> **Work task**
Each line below containing the word "laborales" needs to be shown.
START Data to use
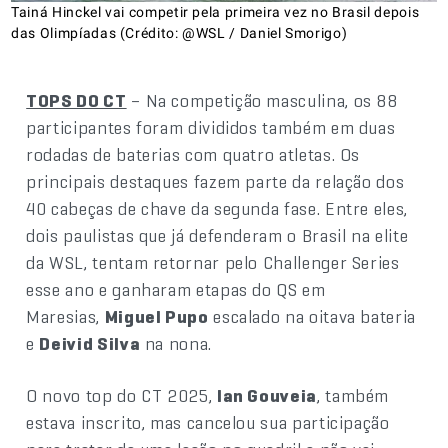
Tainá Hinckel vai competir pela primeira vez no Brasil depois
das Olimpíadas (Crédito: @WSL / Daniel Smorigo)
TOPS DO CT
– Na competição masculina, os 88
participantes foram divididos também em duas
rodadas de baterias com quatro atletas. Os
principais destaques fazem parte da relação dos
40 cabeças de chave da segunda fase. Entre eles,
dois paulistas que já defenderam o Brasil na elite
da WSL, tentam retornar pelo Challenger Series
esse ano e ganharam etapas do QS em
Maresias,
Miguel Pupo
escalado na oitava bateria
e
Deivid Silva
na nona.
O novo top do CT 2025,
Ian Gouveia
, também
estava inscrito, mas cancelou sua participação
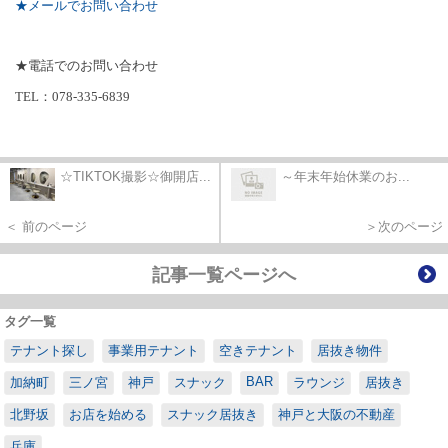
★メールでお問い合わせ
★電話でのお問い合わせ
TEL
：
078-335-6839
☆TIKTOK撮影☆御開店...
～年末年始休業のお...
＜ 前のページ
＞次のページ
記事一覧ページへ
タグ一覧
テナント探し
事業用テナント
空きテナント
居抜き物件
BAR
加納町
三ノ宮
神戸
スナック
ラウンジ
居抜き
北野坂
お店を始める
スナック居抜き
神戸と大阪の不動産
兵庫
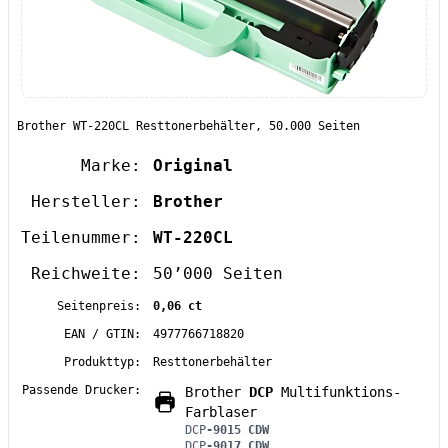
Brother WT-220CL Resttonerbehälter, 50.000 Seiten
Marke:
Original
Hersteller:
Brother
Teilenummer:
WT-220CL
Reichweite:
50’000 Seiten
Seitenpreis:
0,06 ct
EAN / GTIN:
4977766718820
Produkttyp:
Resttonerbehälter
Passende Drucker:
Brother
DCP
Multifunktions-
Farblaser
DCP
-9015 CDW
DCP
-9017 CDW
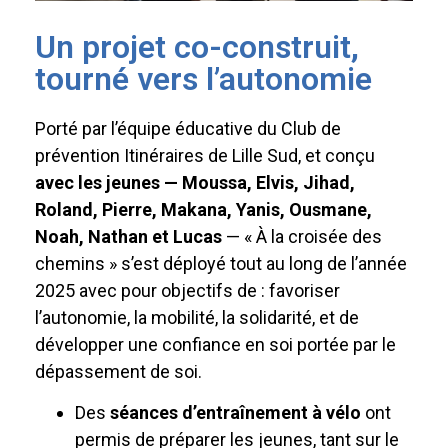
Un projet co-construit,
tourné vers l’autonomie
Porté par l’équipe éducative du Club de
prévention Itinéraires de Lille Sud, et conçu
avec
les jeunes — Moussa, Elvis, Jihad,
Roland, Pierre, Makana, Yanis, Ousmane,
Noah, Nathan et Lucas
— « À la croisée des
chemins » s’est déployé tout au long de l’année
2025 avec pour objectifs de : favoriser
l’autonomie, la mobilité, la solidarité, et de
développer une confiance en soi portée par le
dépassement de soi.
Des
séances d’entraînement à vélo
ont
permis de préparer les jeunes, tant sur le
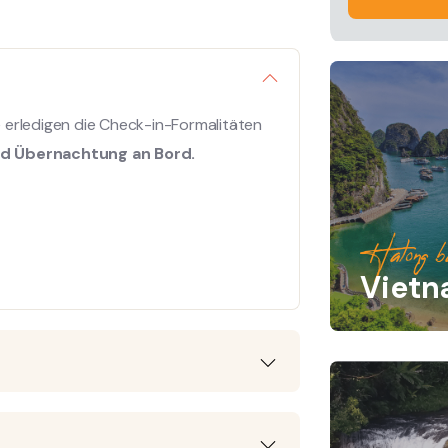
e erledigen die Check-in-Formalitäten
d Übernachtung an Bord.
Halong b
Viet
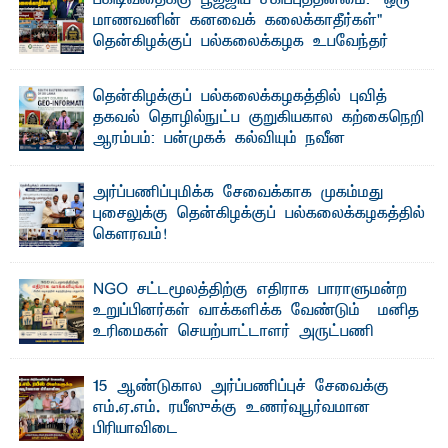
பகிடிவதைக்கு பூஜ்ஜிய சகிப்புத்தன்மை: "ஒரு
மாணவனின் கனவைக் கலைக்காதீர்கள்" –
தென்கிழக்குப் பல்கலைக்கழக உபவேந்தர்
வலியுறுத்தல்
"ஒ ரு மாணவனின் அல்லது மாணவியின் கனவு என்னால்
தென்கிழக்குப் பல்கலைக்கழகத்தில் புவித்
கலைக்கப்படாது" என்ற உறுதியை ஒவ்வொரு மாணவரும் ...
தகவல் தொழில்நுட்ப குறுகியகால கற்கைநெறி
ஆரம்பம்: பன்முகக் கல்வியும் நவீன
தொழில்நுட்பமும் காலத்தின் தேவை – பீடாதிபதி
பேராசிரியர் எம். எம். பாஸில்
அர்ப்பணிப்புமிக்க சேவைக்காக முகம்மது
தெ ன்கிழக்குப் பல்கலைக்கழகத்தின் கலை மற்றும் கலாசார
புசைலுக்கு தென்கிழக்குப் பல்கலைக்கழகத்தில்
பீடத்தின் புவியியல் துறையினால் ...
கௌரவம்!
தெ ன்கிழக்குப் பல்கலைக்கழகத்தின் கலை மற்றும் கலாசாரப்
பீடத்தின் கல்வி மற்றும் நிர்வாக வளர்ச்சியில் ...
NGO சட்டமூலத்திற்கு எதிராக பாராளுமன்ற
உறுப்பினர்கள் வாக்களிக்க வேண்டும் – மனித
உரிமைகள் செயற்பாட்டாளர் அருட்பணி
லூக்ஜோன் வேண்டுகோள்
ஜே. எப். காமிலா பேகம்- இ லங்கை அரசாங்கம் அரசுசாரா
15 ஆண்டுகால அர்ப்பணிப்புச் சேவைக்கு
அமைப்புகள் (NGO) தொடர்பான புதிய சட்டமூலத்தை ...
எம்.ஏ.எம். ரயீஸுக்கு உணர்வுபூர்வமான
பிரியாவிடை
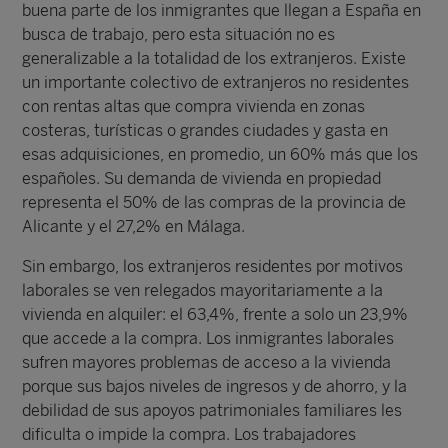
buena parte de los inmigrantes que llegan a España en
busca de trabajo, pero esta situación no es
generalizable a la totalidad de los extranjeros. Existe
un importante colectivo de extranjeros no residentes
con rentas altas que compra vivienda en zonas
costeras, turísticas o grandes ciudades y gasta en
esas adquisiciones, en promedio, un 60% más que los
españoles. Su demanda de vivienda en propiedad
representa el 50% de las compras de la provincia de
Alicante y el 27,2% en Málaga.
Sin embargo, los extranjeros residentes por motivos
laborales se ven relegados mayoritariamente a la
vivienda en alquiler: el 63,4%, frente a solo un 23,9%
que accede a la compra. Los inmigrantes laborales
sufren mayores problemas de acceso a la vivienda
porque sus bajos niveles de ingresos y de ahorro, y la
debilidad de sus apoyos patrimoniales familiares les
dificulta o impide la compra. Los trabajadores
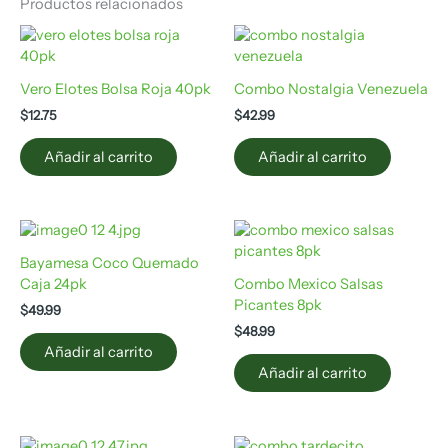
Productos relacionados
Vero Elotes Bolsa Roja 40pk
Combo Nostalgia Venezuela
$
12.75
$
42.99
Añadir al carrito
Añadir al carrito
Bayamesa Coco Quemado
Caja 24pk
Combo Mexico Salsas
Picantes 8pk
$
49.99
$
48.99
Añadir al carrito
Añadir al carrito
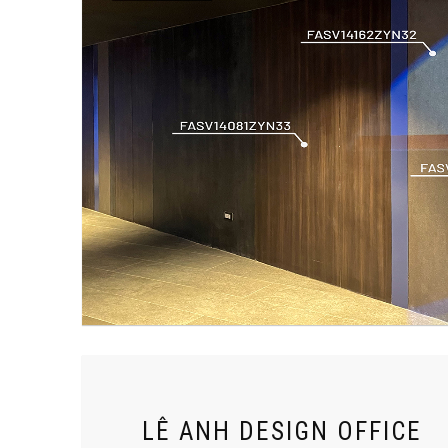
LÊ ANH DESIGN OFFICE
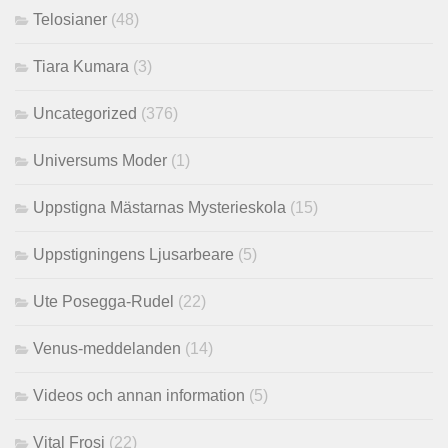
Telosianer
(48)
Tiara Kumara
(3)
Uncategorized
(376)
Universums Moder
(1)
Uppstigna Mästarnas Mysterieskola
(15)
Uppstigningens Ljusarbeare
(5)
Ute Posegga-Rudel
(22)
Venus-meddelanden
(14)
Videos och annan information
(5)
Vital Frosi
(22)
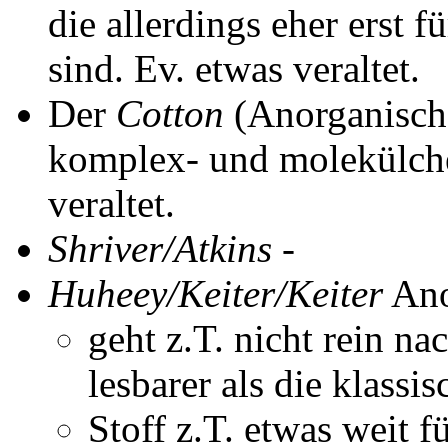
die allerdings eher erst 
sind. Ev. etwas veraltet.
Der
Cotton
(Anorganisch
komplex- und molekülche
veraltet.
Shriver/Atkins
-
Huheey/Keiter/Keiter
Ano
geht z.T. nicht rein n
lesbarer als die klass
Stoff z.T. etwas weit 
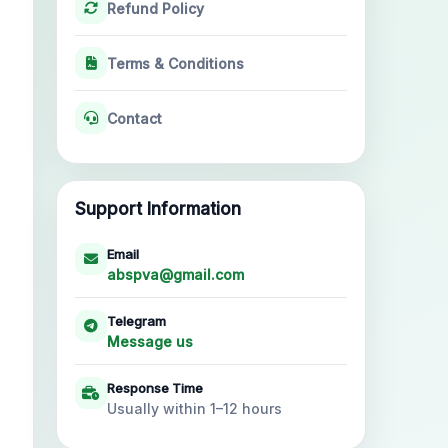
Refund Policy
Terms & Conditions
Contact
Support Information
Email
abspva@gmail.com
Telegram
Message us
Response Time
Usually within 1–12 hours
END Data to use
> **Solution to this task**
laborales se ven relegados mayoritariamente a la
que accede a la compra. Los inmigrantes laborales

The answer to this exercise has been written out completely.